State-mandated local program: no.



   WHEREAS, The bipartisan Milton Marks "Little Hoover" Commission on
California State Government reports that the 10 largest public
pension systems in California have a combined unfunded accrued
actuarial liability of two hundred forty billion dollars
($240,000,000,000); and
   WHEREAS, The Little Hoover Commission has determined that public
pensions in California are unsustainably expensive; and
   WHEREAS, Projections show that the combined costs to the state's
General Fund of the Public Employees' Retirement System, the State
Teachers' Retirement System, and retiree health care will grow from 5
percent of the state's annual budget to 10 percent over the next 30
years; and the Little Hoover Commission reports that the situation
with many local governments is even worse; and
   WHEREAS, As dire as these figures are, they are based on the
optimistic assumptions of most public pension governing boards
regarding the rates of return that they expect to earn on their
investments and, therefore, may actually understate the magnitude of
the problem severalfold; and
   WHEREAS, The rising cost of public employee retirement benefits
threatens the ability of government agencies to deliver the vital
services upon which the public depends and, therefore, the
Legislature intends to exercise the police powers of the state to
make reasonable modifications to public pension systems while
protecting employees' earned, vested rights; now, therefore, be it
   Resolved by the Senate, the Assembly concurring, That the
Legislature of the State of California at its 2011-12 Regular Session
commencing on the sixth day of December 2010, two-thirds of the
membership of each house concurring, hereby proposes to the people of
the State of California that the Constitution of the State be
amended as follows:
  First--  That Section 12 is added to Article VII thereof, to read:
      SEC. 12.  (a) As used in this section, the following
definitions shall apply:
   (1) "Employee contribution" means the contributions to a public
retirement system required to be paid by a member of the system as
fixed by law, contract, or contract amendment.

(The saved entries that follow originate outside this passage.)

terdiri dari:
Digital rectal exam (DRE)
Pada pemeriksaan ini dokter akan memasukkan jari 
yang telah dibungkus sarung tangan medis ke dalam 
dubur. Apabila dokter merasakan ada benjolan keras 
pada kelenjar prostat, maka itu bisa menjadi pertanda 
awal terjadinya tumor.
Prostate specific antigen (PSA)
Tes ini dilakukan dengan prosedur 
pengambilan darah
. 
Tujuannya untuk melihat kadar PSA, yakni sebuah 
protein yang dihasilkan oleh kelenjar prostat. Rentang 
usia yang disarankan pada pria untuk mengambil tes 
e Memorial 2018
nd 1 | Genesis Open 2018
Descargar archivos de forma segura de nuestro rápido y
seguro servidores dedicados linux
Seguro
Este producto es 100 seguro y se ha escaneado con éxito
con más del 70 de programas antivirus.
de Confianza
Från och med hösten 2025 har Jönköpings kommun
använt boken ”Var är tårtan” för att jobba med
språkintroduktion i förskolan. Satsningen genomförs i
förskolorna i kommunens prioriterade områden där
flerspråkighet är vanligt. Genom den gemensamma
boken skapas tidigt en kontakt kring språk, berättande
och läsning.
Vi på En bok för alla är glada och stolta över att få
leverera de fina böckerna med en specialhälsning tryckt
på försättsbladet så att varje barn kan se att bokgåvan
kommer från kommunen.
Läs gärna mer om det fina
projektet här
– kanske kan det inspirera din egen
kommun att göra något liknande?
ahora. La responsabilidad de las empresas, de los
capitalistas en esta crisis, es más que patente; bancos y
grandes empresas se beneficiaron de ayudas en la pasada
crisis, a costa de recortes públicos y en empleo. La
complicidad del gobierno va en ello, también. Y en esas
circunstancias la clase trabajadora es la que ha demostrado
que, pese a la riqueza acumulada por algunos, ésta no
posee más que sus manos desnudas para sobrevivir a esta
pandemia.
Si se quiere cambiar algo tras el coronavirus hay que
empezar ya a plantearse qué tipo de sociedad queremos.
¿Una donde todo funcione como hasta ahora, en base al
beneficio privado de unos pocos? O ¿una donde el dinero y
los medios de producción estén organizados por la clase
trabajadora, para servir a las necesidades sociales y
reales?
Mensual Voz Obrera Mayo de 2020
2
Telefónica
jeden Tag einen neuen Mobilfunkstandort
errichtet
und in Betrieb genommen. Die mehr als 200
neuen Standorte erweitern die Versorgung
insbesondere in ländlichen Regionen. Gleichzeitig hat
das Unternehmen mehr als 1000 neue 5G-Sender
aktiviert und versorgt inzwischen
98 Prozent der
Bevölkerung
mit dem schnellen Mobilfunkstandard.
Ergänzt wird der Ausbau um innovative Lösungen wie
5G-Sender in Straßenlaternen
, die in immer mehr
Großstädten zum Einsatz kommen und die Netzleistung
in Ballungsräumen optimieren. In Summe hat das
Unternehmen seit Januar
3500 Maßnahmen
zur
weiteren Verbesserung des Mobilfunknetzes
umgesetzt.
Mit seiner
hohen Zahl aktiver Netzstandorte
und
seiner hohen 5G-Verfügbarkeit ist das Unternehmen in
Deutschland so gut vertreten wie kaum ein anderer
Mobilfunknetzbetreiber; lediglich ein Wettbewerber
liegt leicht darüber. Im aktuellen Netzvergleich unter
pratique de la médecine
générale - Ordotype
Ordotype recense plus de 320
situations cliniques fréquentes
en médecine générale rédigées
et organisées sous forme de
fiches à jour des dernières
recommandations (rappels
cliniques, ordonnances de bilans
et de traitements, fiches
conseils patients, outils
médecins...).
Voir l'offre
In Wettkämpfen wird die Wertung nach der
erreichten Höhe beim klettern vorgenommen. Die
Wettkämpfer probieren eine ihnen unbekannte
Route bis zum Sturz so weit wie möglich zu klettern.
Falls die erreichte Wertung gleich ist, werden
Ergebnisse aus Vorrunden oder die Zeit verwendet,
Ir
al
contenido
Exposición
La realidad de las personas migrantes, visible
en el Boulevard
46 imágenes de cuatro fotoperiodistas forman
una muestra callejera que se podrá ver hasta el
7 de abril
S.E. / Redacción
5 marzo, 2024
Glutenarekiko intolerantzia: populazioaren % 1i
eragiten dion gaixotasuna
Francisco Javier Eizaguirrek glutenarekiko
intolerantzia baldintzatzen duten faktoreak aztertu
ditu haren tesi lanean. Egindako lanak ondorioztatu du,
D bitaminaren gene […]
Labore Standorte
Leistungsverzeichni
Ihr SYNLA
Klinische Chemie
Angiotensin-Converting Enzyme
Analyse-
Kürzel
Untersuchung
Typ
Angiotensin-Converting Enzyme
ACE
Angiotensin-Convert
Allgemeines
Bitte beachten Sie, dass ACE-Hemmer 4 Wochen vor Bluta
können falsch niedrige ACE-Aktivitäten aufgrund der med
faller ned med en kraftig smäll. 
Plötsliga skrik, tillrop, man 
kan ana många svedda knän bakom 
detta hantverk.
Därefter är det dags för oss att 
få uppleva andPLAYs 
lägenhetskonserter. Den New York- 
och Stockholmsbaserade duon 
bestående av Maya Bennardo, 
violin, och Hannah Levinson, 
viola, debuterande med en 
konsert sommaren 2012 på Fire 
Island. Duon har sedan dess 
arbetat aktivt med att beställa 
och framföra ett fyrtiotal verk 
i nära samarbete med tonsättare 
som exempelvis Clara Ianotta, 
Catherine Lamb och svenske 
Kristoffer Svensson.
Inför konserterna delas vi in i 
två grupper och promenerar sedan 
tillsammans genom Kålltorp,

   (2) "Independent plan actuary" or "actuary of a public retirement
system" or any other similar term in this Constitution, or in state
or local law, means the independent plan actuary appointed pursuant
to Section 17 of Article XVI.
   (3) "Member" means a public employee who is a member of a public
retirement system.
   (4) "Public employee" means an officer or employee of a public
employer.
   (5) "Public employer" means the following:
   (A) The State, including the Legislature, the courts, and the
University of California.
   (B) Any political subdivision of the State, including a charter
city, charter county, charter city and county, school district, any
special district, any public board or commission, and the California
State University.
   (6) "Public retirement system" means all state and local public
pension or retirement systems, including, but not limited to, the
Public Employees' Retirement System, the State Teachers' Retirement
System, the Judges' Retirement System II, the Legislators' Retirement
System, the University of California Retirement System, county and
district retirement systems created pursuant to the County Employees
Retirement Law of 1937, and any other entity that provides retirement
benefits to public employees on behalf of a public employer.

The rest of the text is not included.